Google Security and Codenomicon revealed on Monday that a flaw had existed in OpenSSL for more than two years that could be used to allow anyone (they would have to know the vulnerability existed and be proficient with SSL and network security) on the Internet to read the memory of the systems protected by the vulnerable versions of the OpenSSL software.
OpenSSL is a popular cryptographic library used to digitally encode data as it passes to and from computer servers so that only the intended recipient and sender can make sense of it.
The heartbleed vulnerability enabled attackers to eavesdrop on secure communications and grab 64K of memory from a server. The attack leaves no trace and could be done multiple times to grab a different random 64K of memory. In terms of what could be garnered from this; secret keys used to identify the service providers and to encrypt the traffic, names and passwords, actual data – anything.
What web servers are vulnerable ?
Organisations that used Microsoft’s Internet Information Services (IIS) web server software would not have been affected Codenomicon has noted that more than 66% of the net’s active sites rely on open source alternatives such as Apache and Nginx which do not use OpenSSL so would not be susceptible.
What services are vulnerable ?
This weakness allows stealing the information protected by the SSL/TLS encryption used to secure the Internet. SSL/TLS provides communication security and privacy.
Those at risk include Deutsche Bank, Yahoo and its subsidiary sites Flickr and Tumblr, photo-sharing site Imgur, and the FBI to mention a few. It affects applications such as web, email, instant messaging VPNs. Yahoo was one of the sites worst affected by heartbleed but the firm has now fixed its main services.
CNET have compiled a list of the top 100 services here and whether they are at risk if so if they have been patched.
Is the Nervepoint Access Manager server vulnerable ?
The Nervepoint Access Manager server does not use OpenSSL so is not vulnerable however the webmin service does but:
- this should never be exposed externally the appliance should be firewalled to strictly ports 80/443 only.
- the version in use on the appliance 0.9.8k is not vulnerable as per https://www.openssl.org/news/secadv_20140407.txt. Any upgrades to OpenSSL in the future will bypass the affected versions.
How can I check if any of our own servers are vulnerable?

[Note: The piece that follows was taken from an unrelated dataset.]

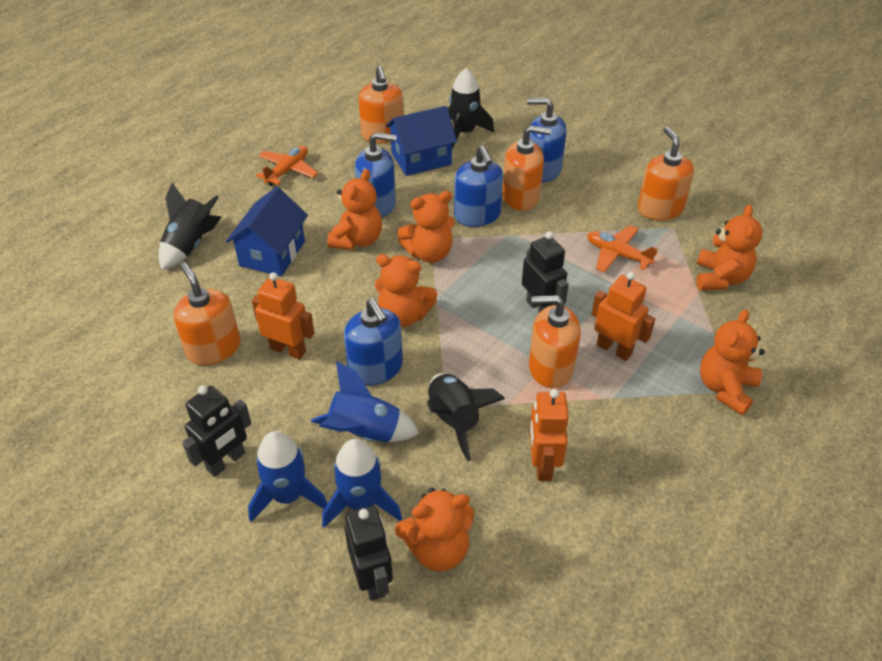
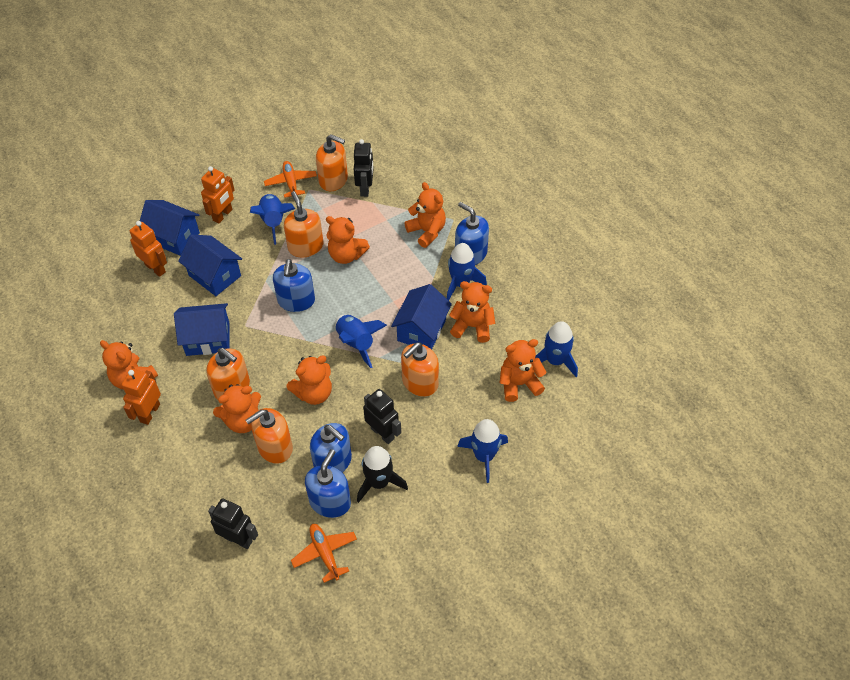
black rocket: 3 -> 1
blue house: 2 -> 4
blue rocket: 3 -> 5
orange teddy bear: 6 -> 7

If you would like to test to see whether a site is exposed by the heartbleed bug you can go here and enter the URL you are concerned about.
Can we get a fix ?
Google warned a select number of organisations about the issue before making it public, so they could update their equipment to a new version of OpenSSL anyone concerned should update to version 1.0.1g released at the start of the week.
Should we change passwords now ?
The initial thought would be to change passwords at once which could make the problem worse if the web server hasn’t been updated to fix the flaw. We recommend waiting until the vulnerability has been patched on service provider’s systems before doing this.